Twain started the novel with some discussion of the children of Domremy, the world that created Joan. These children were already cultivating a religious culture distinct from that of adults. Joan plays a role in connected the intellectual courage of children with the piety of mature religion. “All the children pleaded for the fairies, and said they were their good friends and dear to them and never did them any harm, but the priest would not listen, and said it was a sin and shame to have such friends.” (563) Joan’s first moment of courage came in her confrontation with the theology of the priest class. She remains an impressive person in local history, but it was the sight of a dead and mutilated man that spurs her to adulthood and action. “It was a bloody and dreadful sight. Hardly any of us young people had ever seen a man before who had lost his life by violence; so this cadaver had an awful fascination for us; we could not take our eyes from it. I mean, it has that sort of fascination for all of us but one. That one was Joan.” (589) She turns from the horror not to flee but to action, although she would first need to undergo a religious and then a political transformation.
A significant role of Joan of Arc was in the conquest of cynicism and defeat. One could argue that she got this strength from religious delusion. Twain is less interested in the origin of the courage than in the amazing fact that such courage was possible in a young person. (Perhaps not so amazing for himself who eager gave his young characters this moral courage.)

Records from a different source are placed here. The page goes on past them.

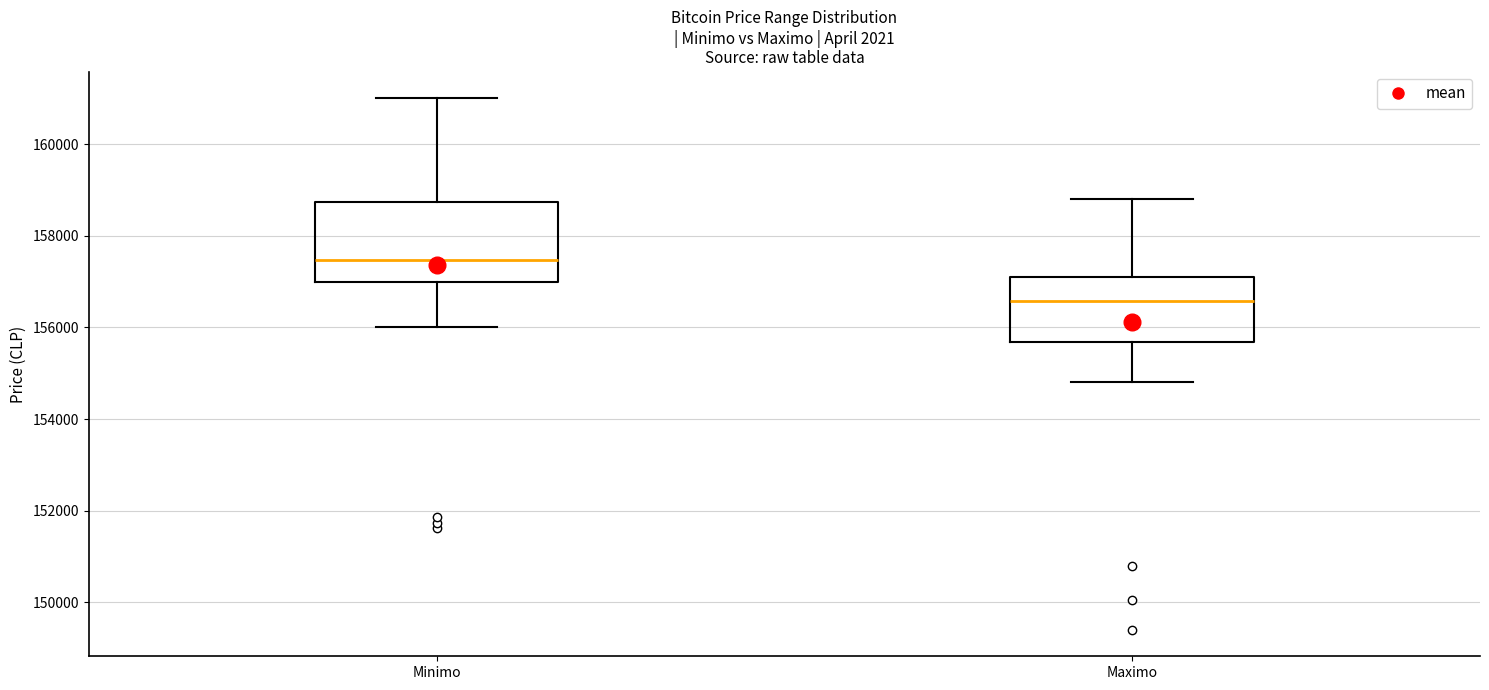

Where is the upper edge of the box for Minimo on the y-axis? The values are not printed on the chart, so give them approximately, as read against the axis.

158800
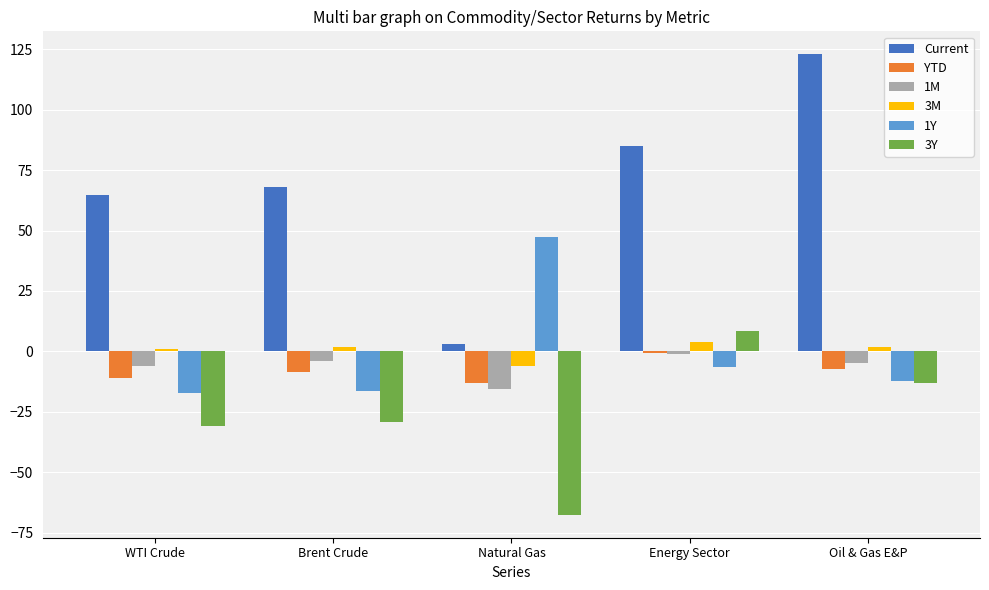

What is the minimum value shown in the chart?

-67.6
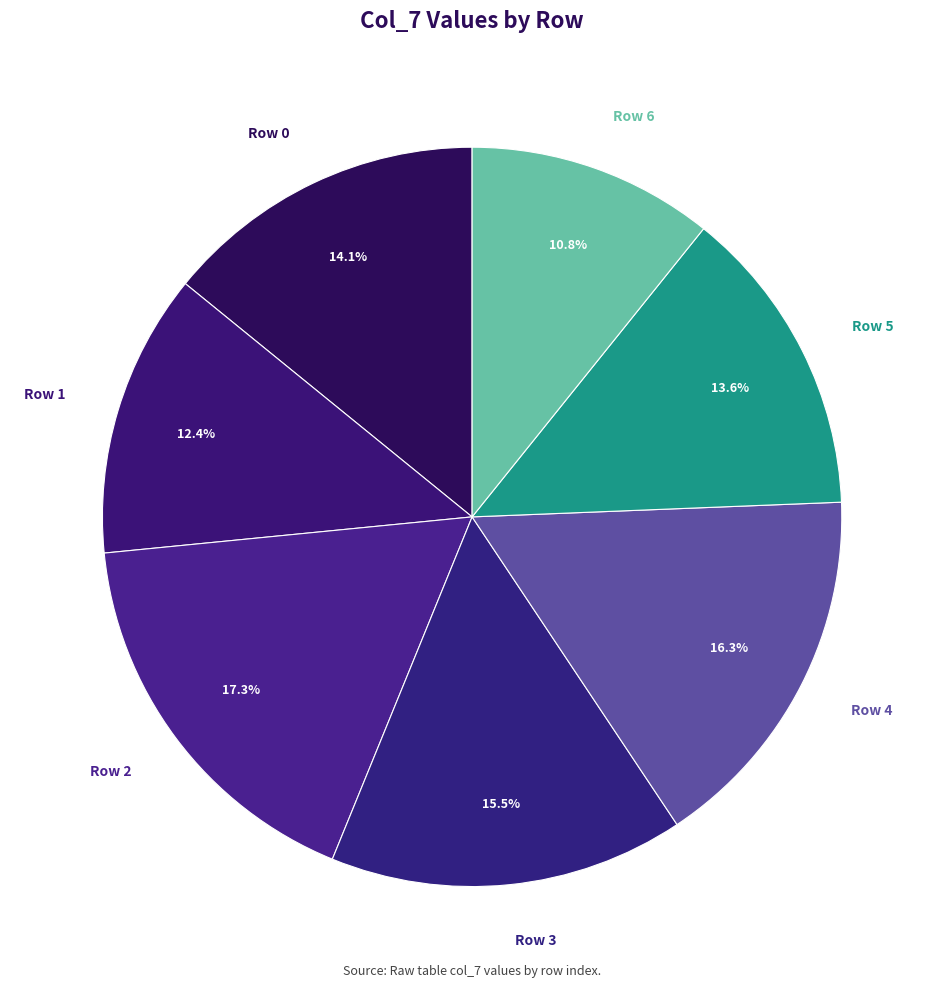

What is the smallest slice in the pie chart?

Row 6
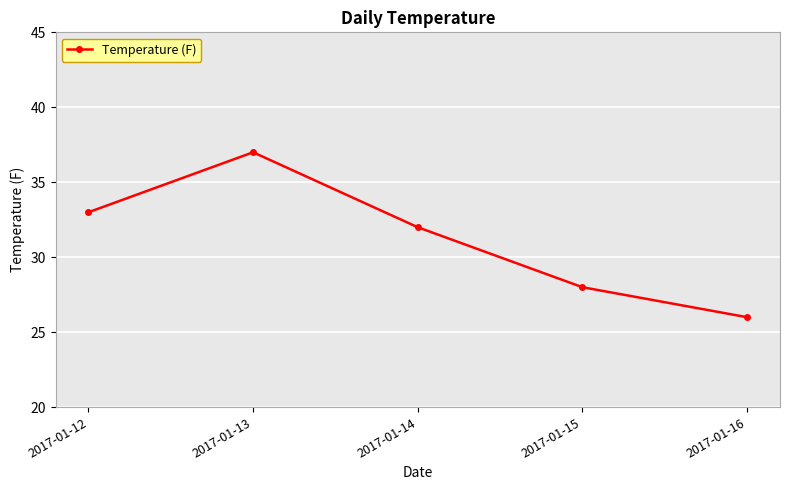

The value at 2017-01-13 is 37. True or false?

True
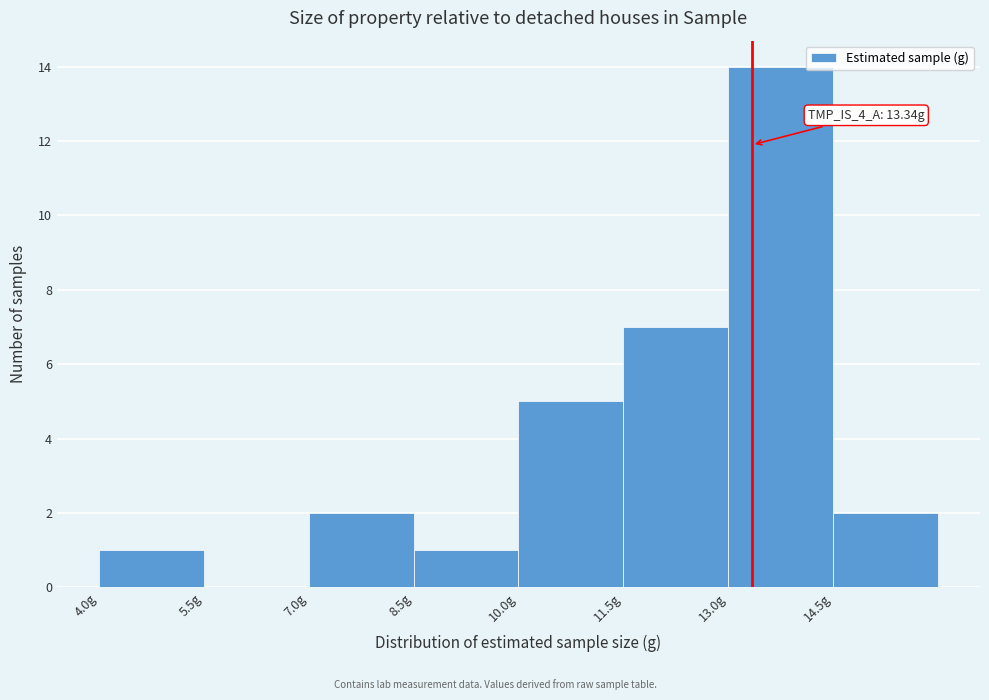

Which range on the x-axis has the tallest bar?

13.0 to 14.5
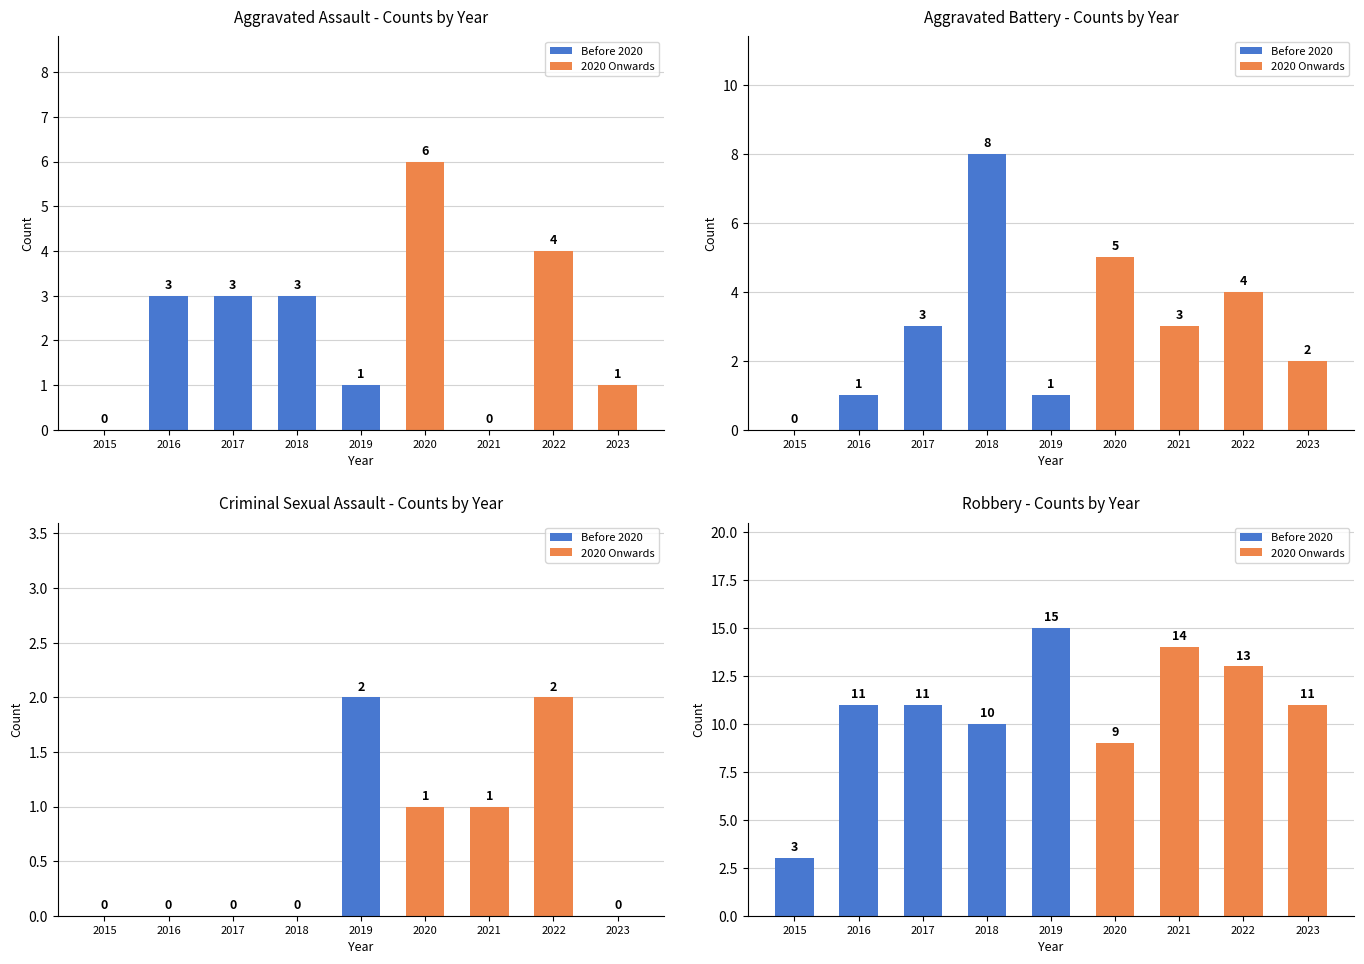

What is the average value of the Robbery series?

11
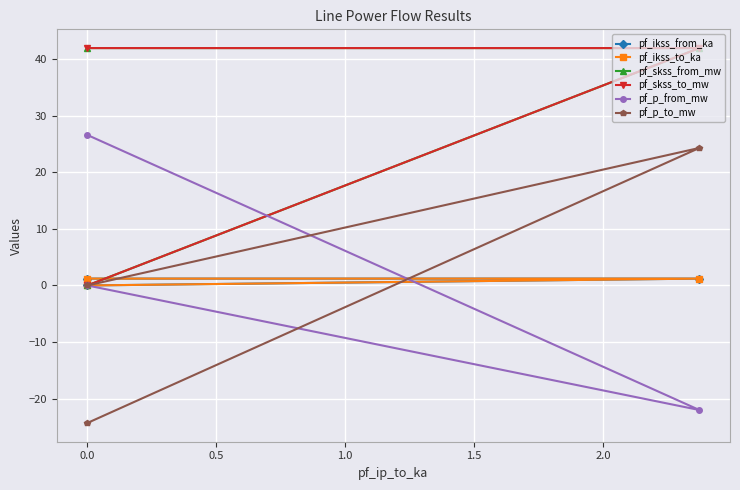

What are all the series names shown in the legend?

pf_ikss_from_ka, pf_ikss_to_ka, pf_skss_from_mw, pf_skss_to_mw, pf_p_from_mw, pf_p_to_mw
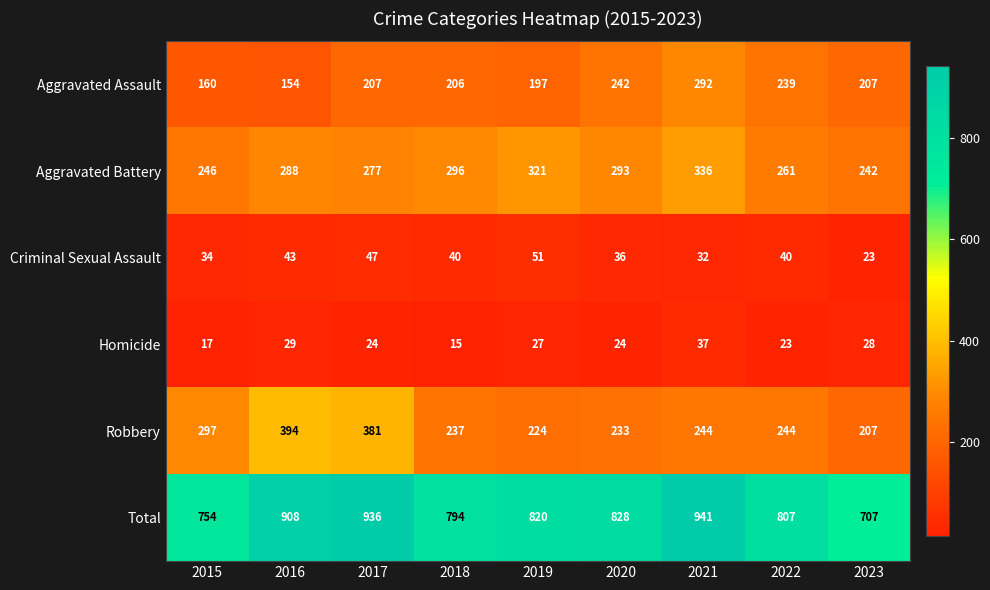

Rank the series at 2018 from lowest to highest value.

Homicide, Criminal Sexual Assault, Aggravated Assault, Robbery, Aggravated Battery, Total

No less significant for Twain is Joan’s triumph over narrow human expectations about the source of one’s value. She faced much ridicule early in her campaign. “Human nature is the same everywhere; it deifies success, it has nothing but scorn for defeat. The village considered that Joan had disgraced it with her grotesque performance and its ridiculous failure; so all the tongues were busy; insomuch that if the tongues had been teeth she would not have survived her persecutions.” (610) How often has such ridicule stopped people from speaking and creating?
I have not given much thought to Joan of Arc before reading this novel, but now I find her a useful model for the challenges of our day and an argument for the empowerment of youth, a group that needs to be much freer and take much more seriously for the role they can play in historical change.